**Assignment:** The answer must consist of every line in the data below that holds the word "down".

___ Provided material ___

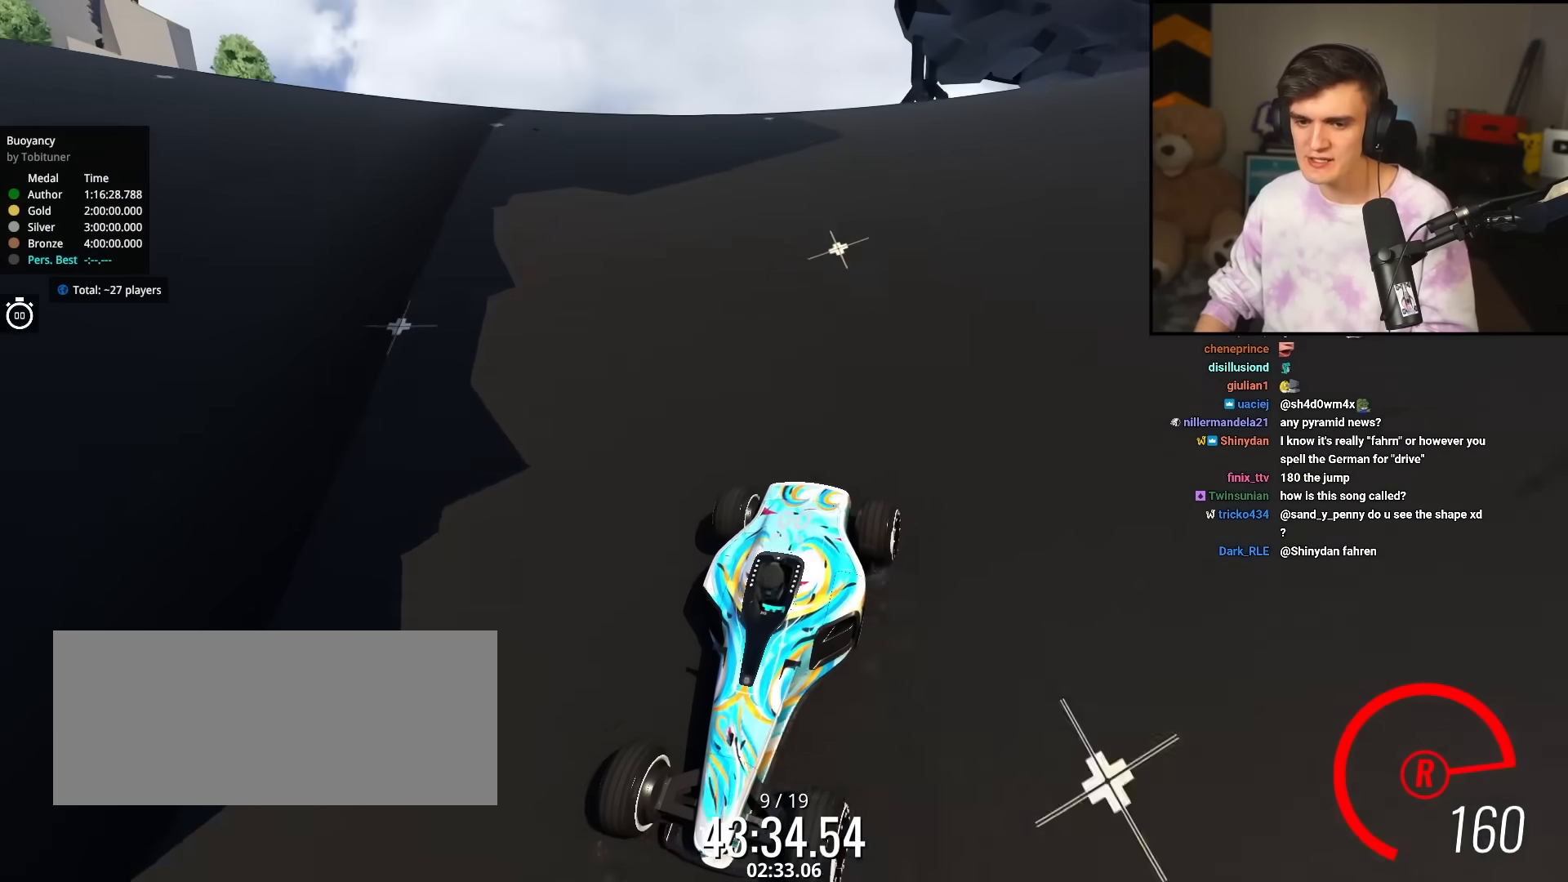
{"keys": ["up"], "events": [[117, "down", "up"], [250, "up", "down"]]}
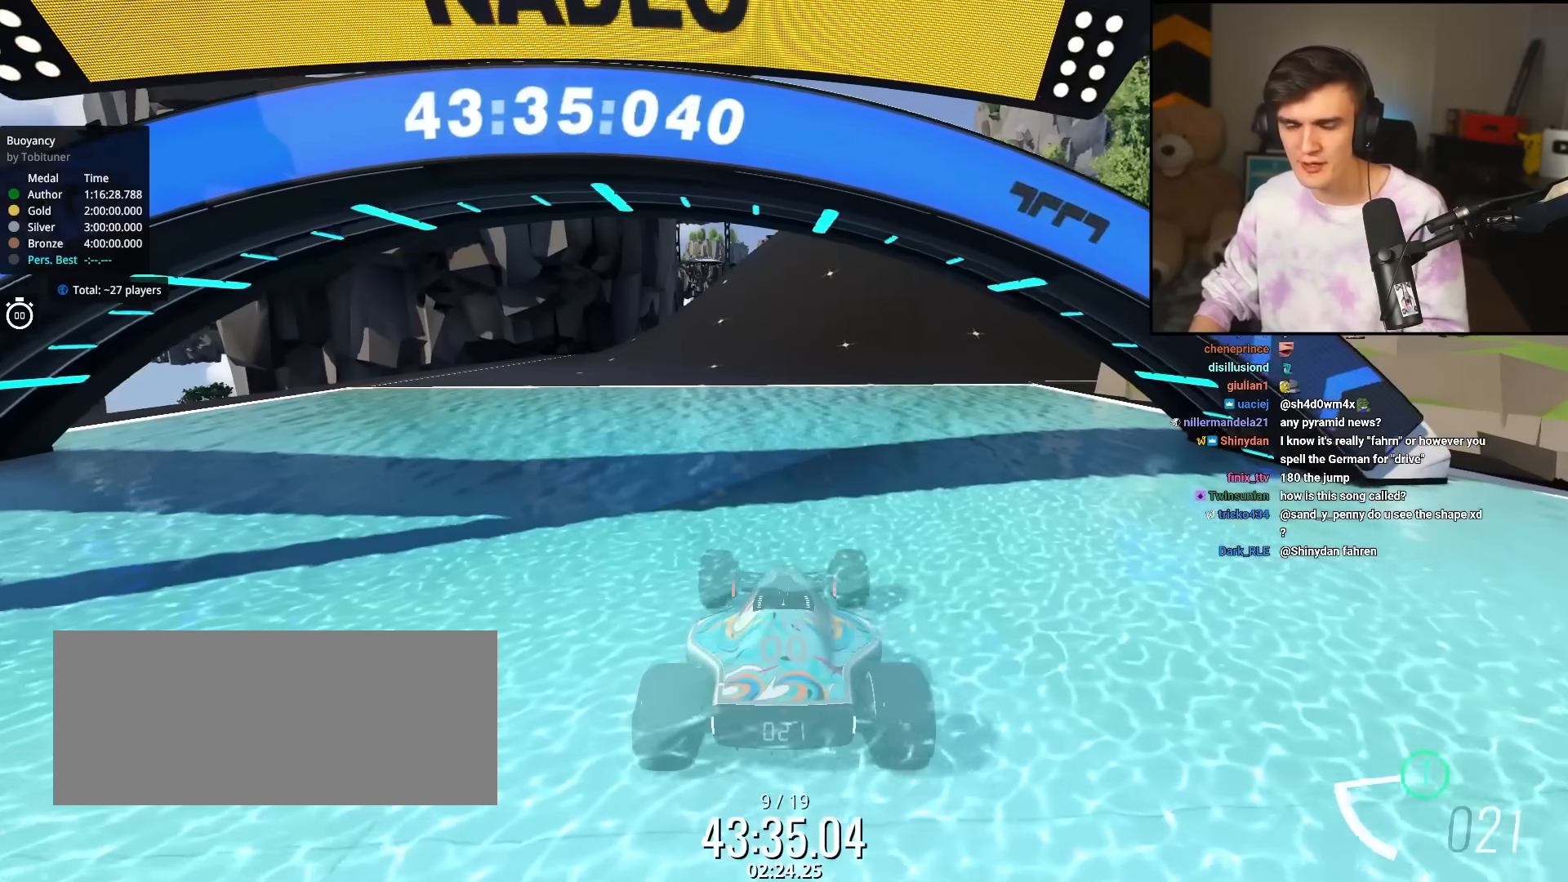
{"keys": ["up"], "events": []}
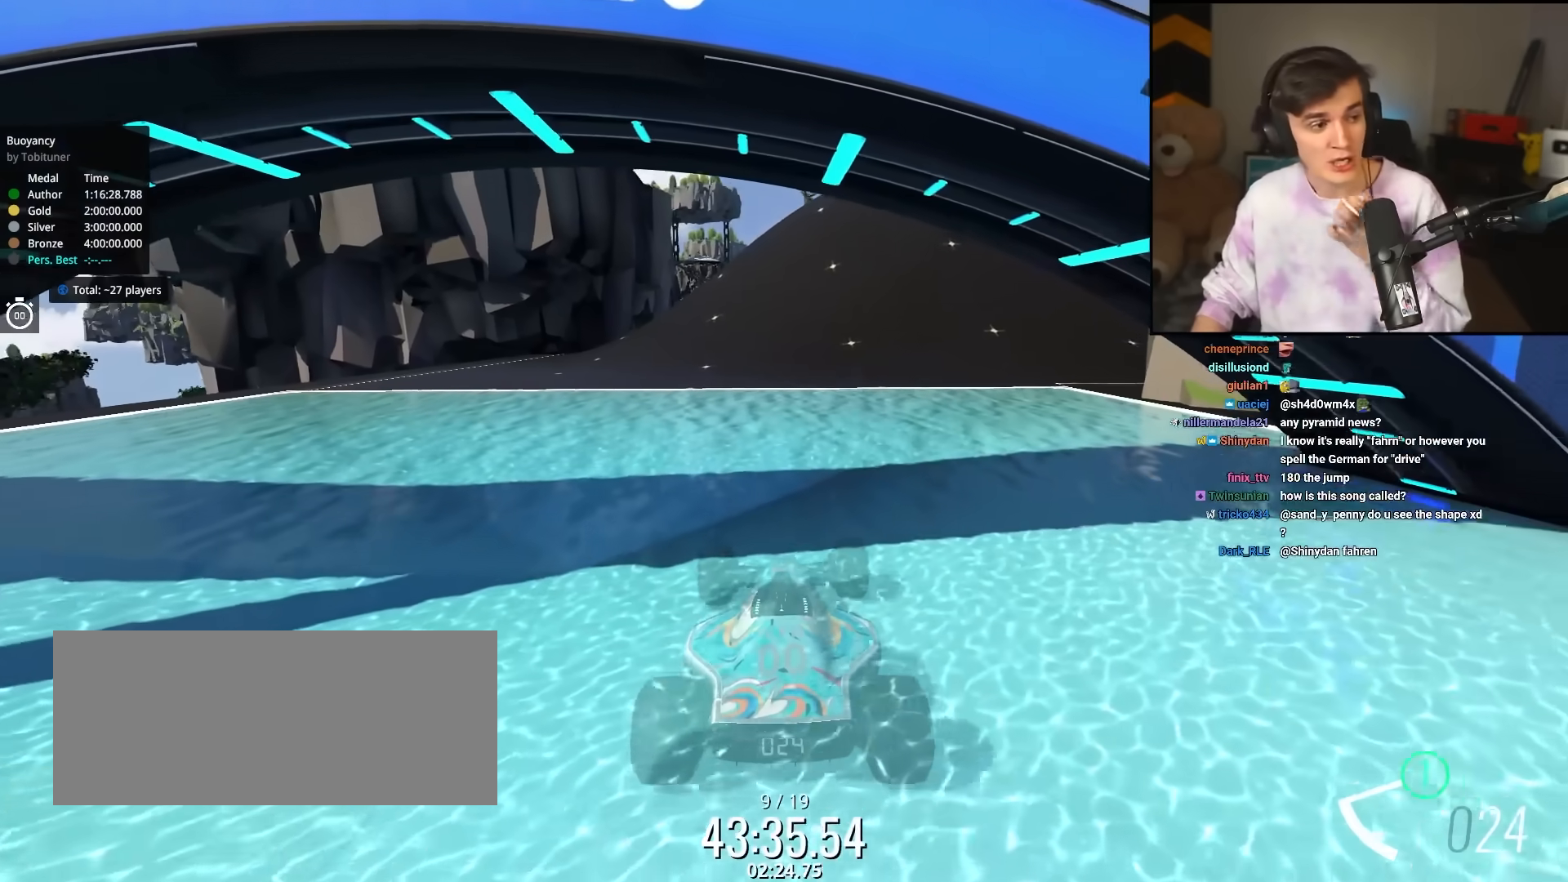
{"keys": ["up"], "events": []}
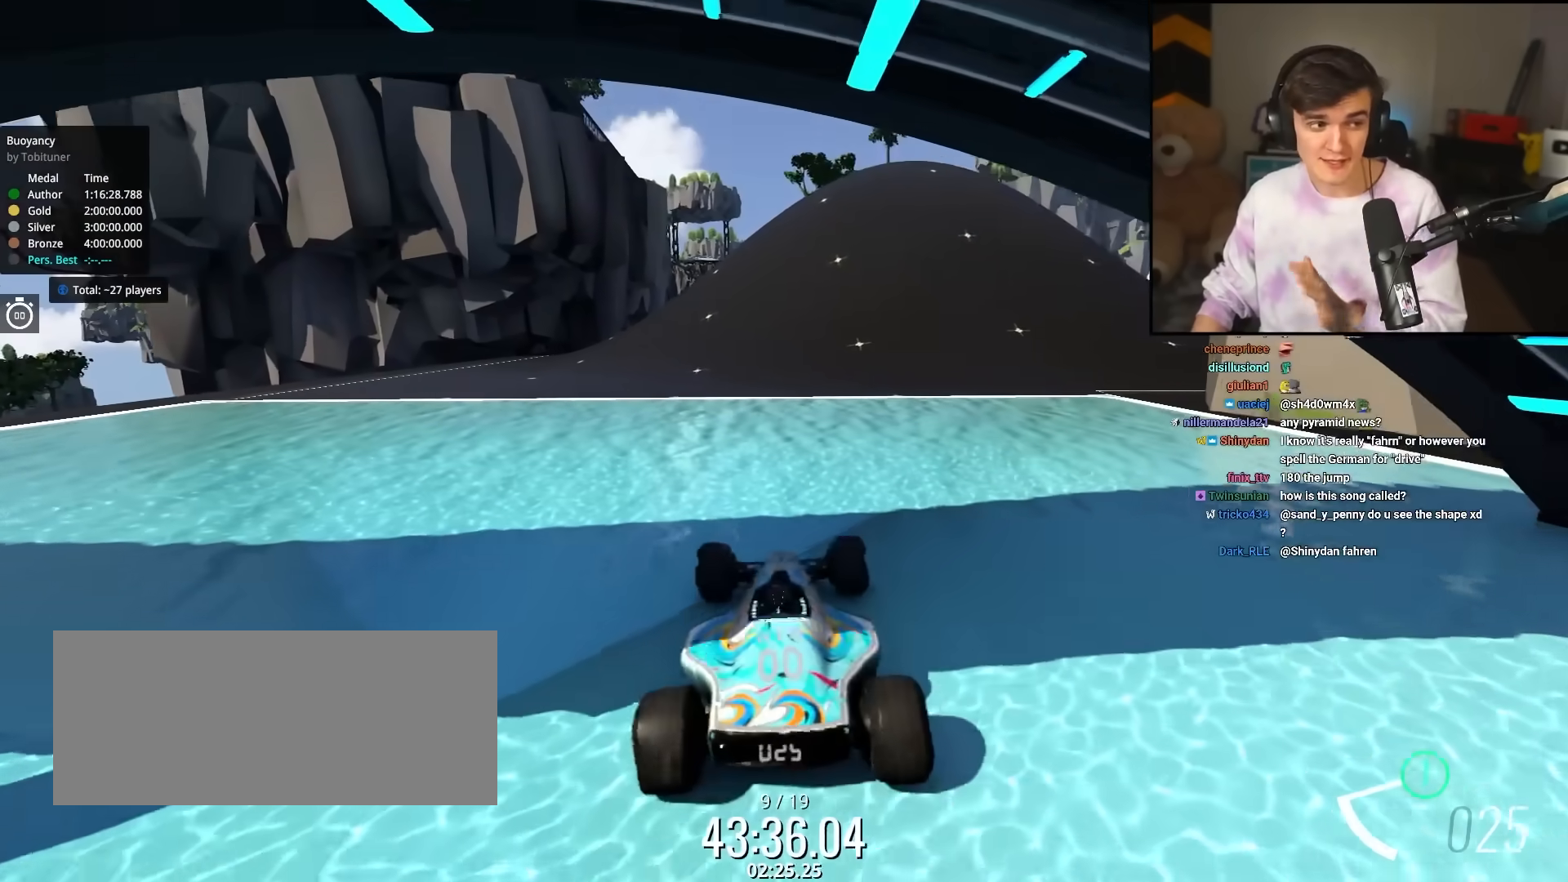
{"keys": ["up"], "events": [[167, "right", "down"], [350, "right", "up"]]}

___

**Solution for this exercise:**
{"keys": ["up"], "events": [[117, "down", "up"], [250, "up", "down"]]}
{"keys": ["up"], "events": [[167, "right", "down"], [350, "right", "up"]]}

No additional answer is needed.